Editor’s Note: In a series of essays called The Distance, Thomas Lake is telling the stories of Americans living through the pandemic. Email thomas.lake@cnn.com if you have a story to share.

CNN  — 

They were going somewhere dangerous, and most or all were smiling: 29 health care workers on a plane from Atlanta to the front lines of the coronavirus pandemic in New York. It was Friday, March 27. They made heart symbols with their fingers. A ramp agent took their picture, and Southwest Airlines put it on Instagram. By the following Tuesday, when the picture had circled the internet, at least one of the passengers was on the verge of tears.

THE DISTANCE

  • Americans living apart and together in the age of pandemic

    “I’m very scared,” a nurse named Letha Love told me on the phone from a hotel in Manhattan, shortly before leaving for another overnight shift treating coronavirus patients at a Coney Island hospital. “You can call it brave if you want to. It’s brave. But I’m scared. I’m very scared. But I’m here.”

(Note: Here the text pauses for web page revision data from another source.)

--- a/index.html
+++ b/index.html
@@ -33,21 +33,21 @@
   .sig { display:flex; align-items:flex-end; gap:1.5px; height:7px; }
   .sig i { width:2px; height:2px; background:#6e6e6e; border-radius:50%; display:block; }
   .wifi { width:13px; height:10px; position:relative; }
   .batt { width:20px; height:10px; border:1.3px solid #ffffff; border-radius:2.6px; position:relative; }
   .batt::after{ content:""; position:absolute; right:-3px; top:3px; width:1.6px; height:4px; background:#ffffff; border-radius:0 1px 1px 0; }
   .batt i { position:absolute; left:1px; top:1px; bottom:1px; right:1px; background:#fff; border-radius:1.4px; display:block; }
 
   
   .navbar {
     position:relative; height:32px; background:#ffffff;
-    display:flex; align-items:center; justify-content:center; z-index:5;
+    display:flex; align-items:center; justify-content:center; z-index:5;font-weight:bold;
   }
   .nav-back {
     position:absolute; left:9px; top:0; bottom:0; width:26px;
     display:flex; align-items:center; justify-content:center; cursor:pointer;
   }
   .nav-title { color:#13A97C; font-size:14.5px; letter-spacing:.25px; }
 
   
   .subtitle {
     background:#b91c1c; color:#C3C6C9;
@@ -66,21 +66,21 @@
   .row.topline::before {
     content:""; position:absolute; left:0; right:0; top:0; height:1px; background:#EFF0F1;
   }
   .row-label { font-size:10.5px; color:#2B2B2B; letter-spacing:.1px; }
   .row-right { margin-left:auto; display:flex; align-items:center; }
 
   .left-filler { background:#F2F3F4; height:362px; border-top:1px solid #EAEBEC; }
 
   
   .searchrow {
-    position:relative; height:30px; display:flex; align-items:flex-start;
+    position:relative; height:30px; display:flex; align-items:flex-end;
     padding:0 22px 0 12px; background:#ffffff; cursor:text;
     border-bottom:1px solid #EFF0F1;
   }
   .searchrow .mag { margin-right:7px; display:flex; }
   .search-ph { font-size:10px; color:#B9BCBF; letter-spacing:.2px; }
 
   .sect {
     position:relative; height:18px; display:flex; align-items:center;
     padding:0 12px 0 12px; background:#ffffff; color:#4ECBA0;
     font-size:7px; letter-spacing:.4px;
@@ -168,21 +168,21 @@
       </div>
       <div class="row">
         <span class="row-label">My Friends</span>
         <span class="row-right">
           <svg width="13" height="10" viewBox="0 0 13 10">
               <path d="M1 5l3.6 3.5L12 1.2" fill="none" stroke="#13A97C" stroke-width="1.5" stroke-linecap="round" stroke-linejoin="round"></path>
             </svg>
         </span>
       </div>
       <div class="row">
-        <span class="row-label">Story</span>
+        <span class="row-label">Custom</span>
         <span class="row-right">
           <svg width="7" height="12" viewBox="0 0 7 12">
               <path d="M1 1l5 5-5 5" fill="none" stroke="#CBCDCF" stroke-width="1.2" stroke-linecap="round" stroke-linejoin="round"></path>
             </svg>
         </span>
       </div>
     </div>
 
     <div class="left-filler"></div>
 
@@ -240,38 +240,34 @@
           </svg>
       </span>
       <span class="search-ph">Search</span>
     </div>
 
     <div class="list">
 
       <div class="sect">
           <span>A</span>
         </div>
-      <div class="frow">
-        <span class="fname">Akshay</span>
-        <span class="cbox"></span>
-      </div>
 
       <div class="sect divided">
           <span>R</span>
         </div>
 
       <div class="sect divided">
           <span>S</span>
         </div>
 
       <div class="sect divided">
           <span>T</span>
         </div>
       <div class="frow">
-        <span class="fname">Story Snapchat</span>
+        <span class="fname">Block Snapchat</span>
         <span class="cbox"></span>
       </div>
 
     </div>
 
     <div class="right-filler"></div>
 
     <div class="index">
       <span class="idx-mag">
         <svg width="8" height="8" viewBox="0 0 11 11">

    Someday, when all this is over, we’ll likely put up statues of people in hospital scrubs. We’ll have parades in their honor. Their names will go on bridges, highways and memorial walls. Maybe they’ll get their own national holiday. Right now, though, our nurses and doctors are busy fighting for our lives. Some of them are dying.

    Thomas Lake

    “I’m very scared. But I’m here.” This is both honest and courageous. Love is 48 years old. Usually she’s a nurse manager serving cancer patients at Emory University in Atlanta. Last week, when a friend told her that health care workers from Atlanta were going to New York to fight the virus, she signed up for a six-week rotation.

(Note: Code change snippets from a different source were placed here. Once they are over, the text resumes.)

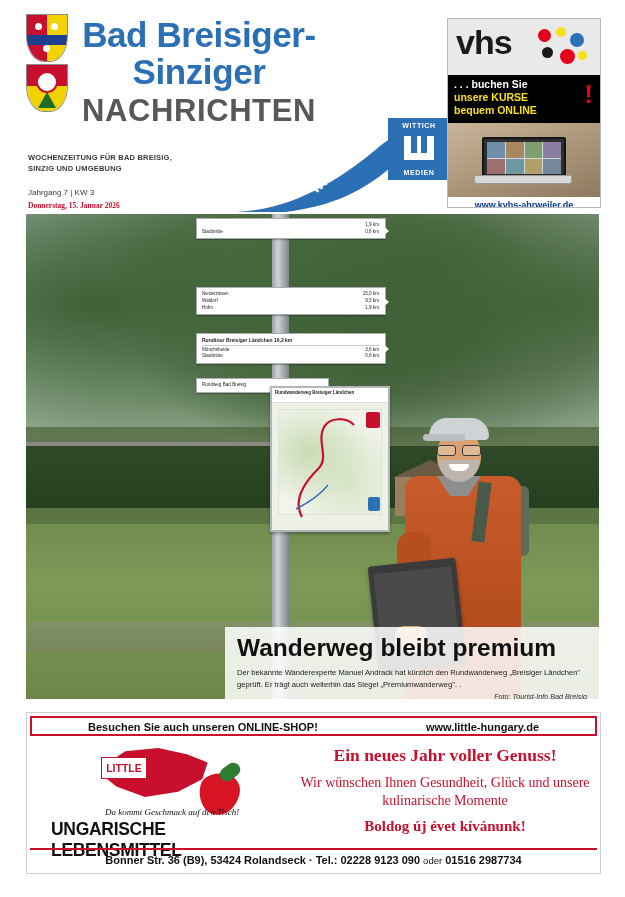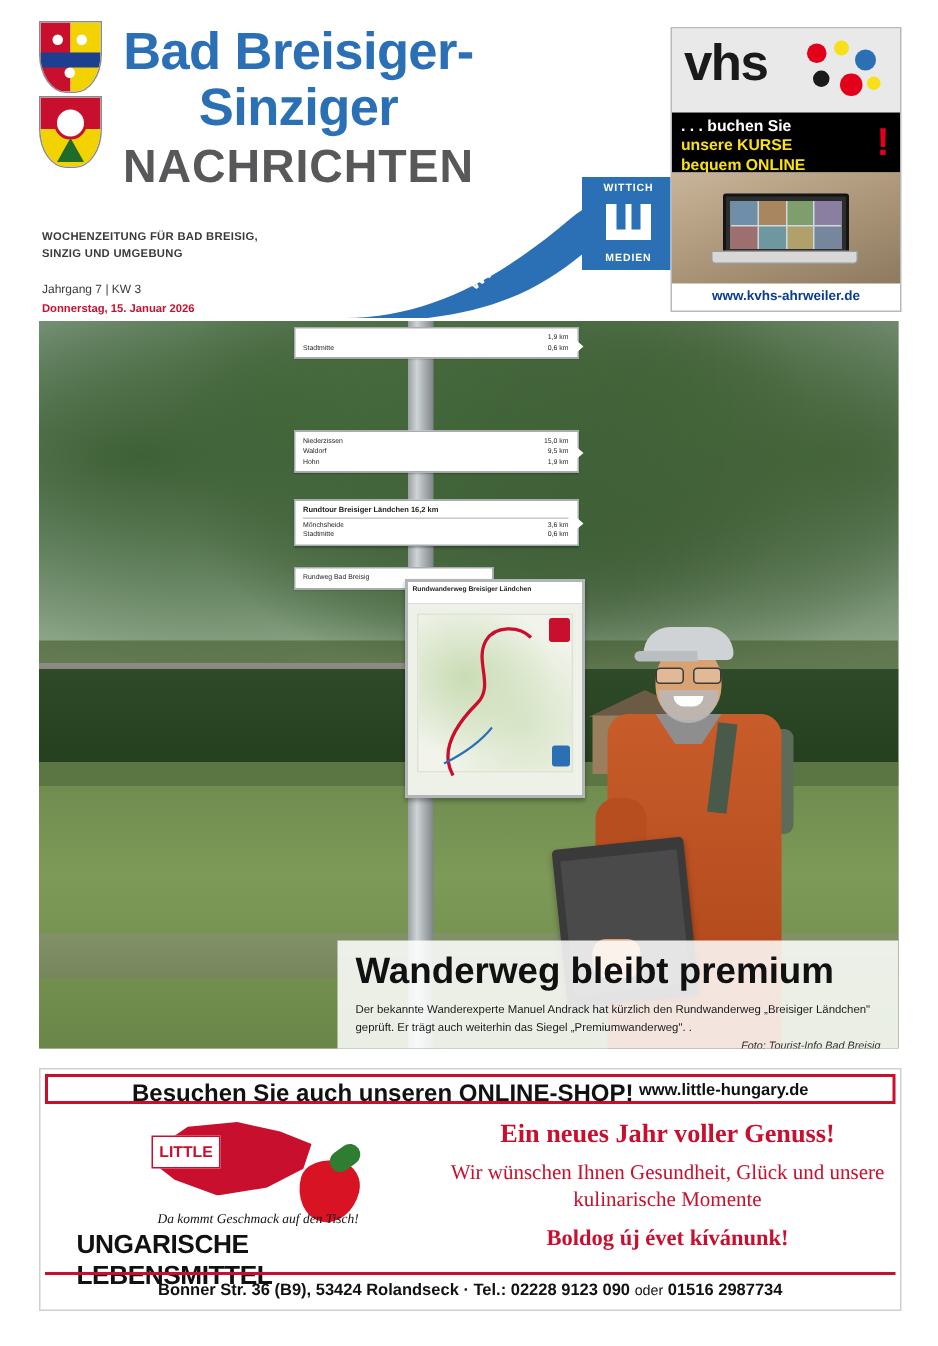--- a/index.html
+++ b/index.html
@@ -122,20 +122,21 @@
     font-size: 8px;
     color: #3a3a3a;
   }
   .issue-date {
     position: absolute;
     left: 28px;
     top: 201px;
     font-size: 7.5px;
     color: #c8102e;
     font-weight: bold;
+    font-family: Liberation Serif, serif;
   }
 
   
   .swoosh {
     position: absolute;
     left: 230px;
     top: 120px;
     width: 230px;
     height: 95px;
     overflow: hidden;
@@ -201,21 +202,21 @@
     top: 4px;
     font-size: 34px;
     font-weight: bold;
     color: #1a1a1a;
     letter-spacing: -1px;
   }
   .vhs-dots { position: absolute; right: 8px; top: 8px; width: 56px; height: 40px; }
   .vd { position: absolute; border-radius: 50%; }
   .vhs-mid {
     position: relative;
-    height: 40px;
+    height: 48px;
     background: #000000;
     color: #ffffff;
   }
   .vhs-mid-text {
     position: absolute;
     left: 6px; top: 3px;
     font-size: 10.5px;
     font-weight: bold;
     line-height: 1.22;
     color: #ffffff;
@@ -528,21 +529,21 @@
   }
   .ad-top-bar {
     position: relative;
     height: 20px;
     border: 2px solid #c8102e;
     margin: 3px;
     box-sizing: border-box;
   }
   .ad-top-bar .shop {
     position: absolute; left: 56px; top: 3px;
-    font-size: 16px; font-weight: bold; color: #111111;
+    font-size: 11px; font-weight: bold; color: #111111;
   }
   .ad-top-bar .www {
     position: absolute; right: 56px; top: 3px;
     font-size: 11px; font-weight: bold; color: #111111;
   }
   .ad-body {
     position: relative;
     height: 108px;
   }
   .ad-logo {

    Her armor: shoe covers, a gown, an N95 mask and a face shield. Normally she would go through several masks per shift, throwing them away after every visit to a patient’s room. But supplies are scarce, and she finds herself reusing the masks. Does this put her in more danger? Of course it does. One day you’re a nurse, the next you’re a patient. She has a 4-year-old daughter and a 12-year-old son, staying with relatives back in Georgia. She FaceTimes her son two or three times a day. He reminds her to put her gloves on.

    Letha Love

    Also on the flight to New York was Love’s friend Trina Southerland, a registered nurse with three children. When I spoke with her on Tuesday night, she said she felt like a soldier in combat. Sometimes she wanted to give up. Sometimes she wanted to cry. “Trina, you can do this,” she told herself all day, on her feet, surrounded by the sick and the dying, trying hard not to touch her face. These were not complaints. They were merely statements of fact, the raw material for the stories she might be telling for decades to come. This work does not always have to feel grim. Here and there you find hope, along with a deep sense of accomplishment.

    “This is the highlight of my nursing career,” Southerland told her 16-year-old daughter, who also wants to be a nurse.

    It was about 5:45 p.m. Tuesday. The bus would leave the hotel in an hour, and Love was thinking about the night ahead.

    “Covid-19 is deadly,” she said. “What I can say is, there is no age limit. There is no color. There is no size…There is no status, no class, no nothing. It will get anyone.

    Trina Southerland

    “We need support. Because it could be us laying in that bed, being taken care of by one of our fellow nurses.”

    Struggling for the right words, I finally said what civilians usually say to someone going to war: “Thank you for your service.”

    “Pray for all of us,” she said, and went out once again to meet the enemy.